The inclusion of SGIA undergraduate and postgraduate students is one of our prime objectives. The seminar offers a forum where all members of the Centre for Political Thought can present their latest research on an annual basis and receive feedback from colleagues and invited discussants
We organise an away day for the political theorists from Durham and Newcastle Universities.
The purpose of the away day is to get to know each other’s research areas and thus establish potentials for research collaborations.
Durham/Newcastle Annual Away Day
During the Durham/Newcastle Annual Away Day, conversations were conducted in both formal and informal settings. We had two walks as well as several sessions at the Hexham Beaumont hotel boardroom. Participants included Jessica Begon, Maria Dimova-Cookson, Chris Finlay, Beth Kahn, Lewis Mates and John Williams from Durham and Derek Bell, Peter Jones and Andrew Walton from Newcastle.
We hold regular workshops and conferences.
The conference, 'Britain as the European Home of Modern Liberty', was organised by one of our early career researchers.
Topics for past workshops have included, ‘Global Justice Meets Global Democracy’ and ‘Research Methods and Political Thought’.
Our reading group was set up by members of SGIA staff with interests in political theory, history of ideas, international relations theory, multiculturalism and political culture. Readings are selected by the members of the group and typically focus on works that have had a significant impact on contemporary philosophy and political thought.
We meet on a weekly basis and our group is open to academics and PhD students interested in political theory and the history of ideas.
Contact firstname.lastname@example.org with your suggestions for the next text to read.
The founding members of our group include Maria Dimova-Cookson, Steve Welch, Gidon Cohen and Ilan Baron. We have expanded to include some of the PhD students in SGIA whose work focuses on multiculturalism, religion in politics and human rights.
Methods of work
No preliminary reading or preparation is required. All members have a copy of the text and they take turns in reading paragraphs or pages from it – depending on the complexity of the text. Typically, there is a short discussion after each read section.
We have an enthusiastic, vibrant and steadily expanding community of political theorists at the School.

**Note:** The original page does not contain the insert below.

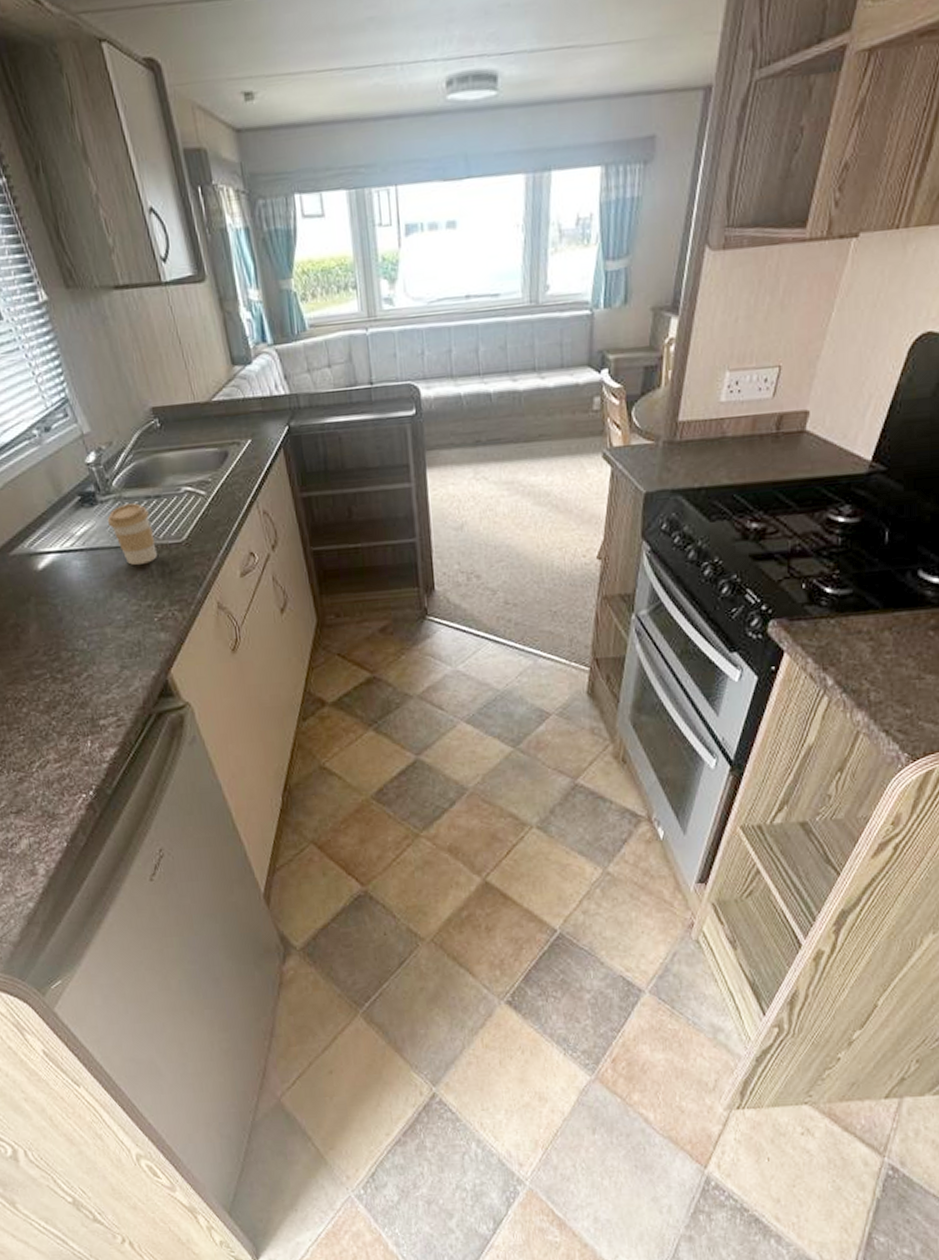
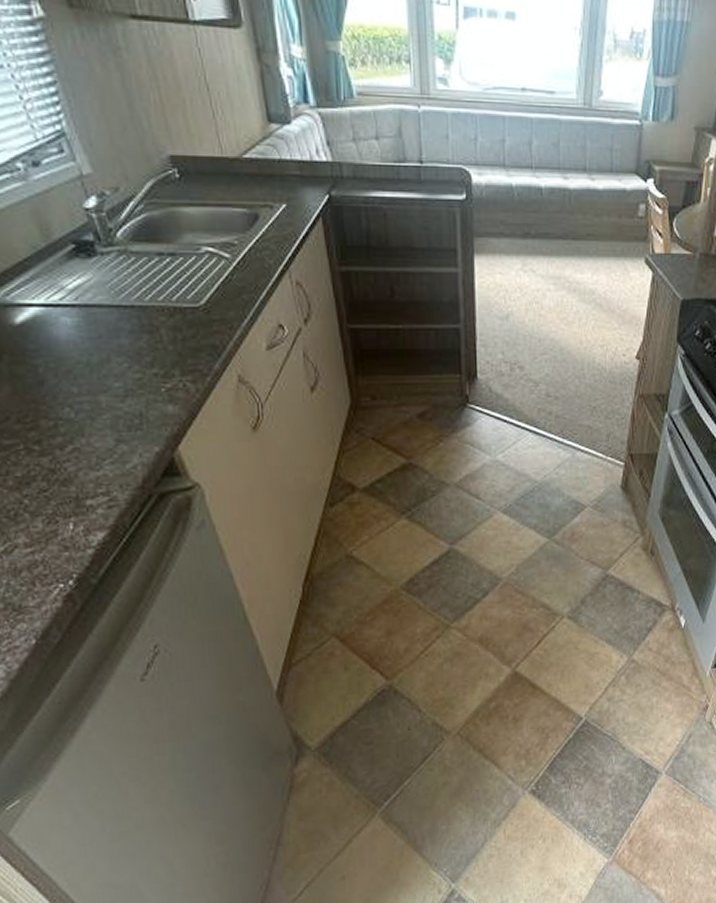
coffee cup: present [107,503,157,565] -> none [107,259,168,327]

We have been recognised for our research strengths in the history of British political thought over many decades, specifically in the fields of British idealism, national identities in British political thought, modern British political, social and industrial history, the British conservative, liberal and anarchist political thought and Christianity and politics in twentieth-century Britain, engaging with the ideas of T.H. Green, Bernard Bosanquet, L.T. Hobhouse, James Fitzjames Stephan, Ernest Barker, Arthur Bryant, G.K. Chesterton, Hensley Henson and Will Lawther.
Members of the research group also specialise in political thought more broadly including republican political thought, value pluralism, modern liberty, political ideologies, resistance and revolution in political thought, covering the scholarship of Niccolò Machiavelli, David Hume, Benjamin Constant, Isaiah Berlin, Hannah Arendt, and Frantz Fanon among others.

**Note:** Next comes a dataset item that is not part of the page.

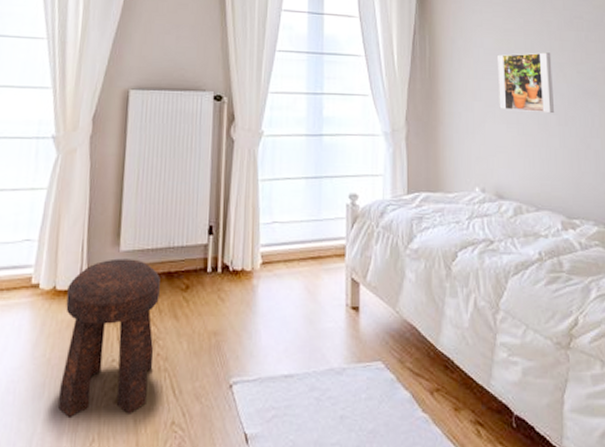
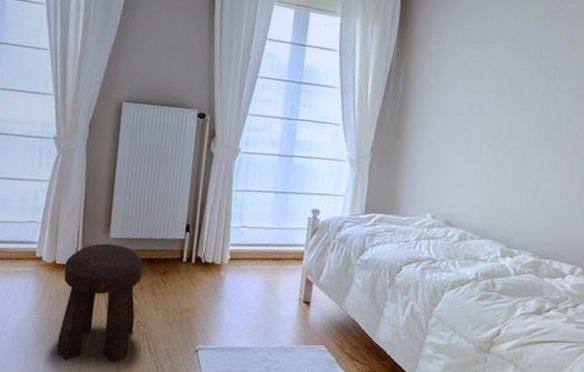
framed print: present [496,52,554,114] -> none [461,96,520,155]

We have gradually expanded by building expertise in contemporary moral and political philosophy with specialisms in structural injustice, human rights, global justice, moral contractualism, collectivisation duties, disability, paternalism, epistemic injustice, multiculturalism, concepts of liberty, ethics of violence and armed conflict, just war theory and political violence, analysing the work of Joseph Raz, Iris Young, Carol Gould, Tim Scanlon, Amartya Sen, Martha Nussbaum, Ingrid Robeyns and Jeff McMahan.
Political theory activities are organised by the Centre for Political Thought, with a weekly research seminar, a monthly reading group, two annual memorial addresses, as well as international conferences and workshops taking place. The centre has actively sought collaborations with other Northern universities, organising most recently two regional ‘away-day’ meetings with political theorists from the University of Newcastle and Queen’s University Belfast.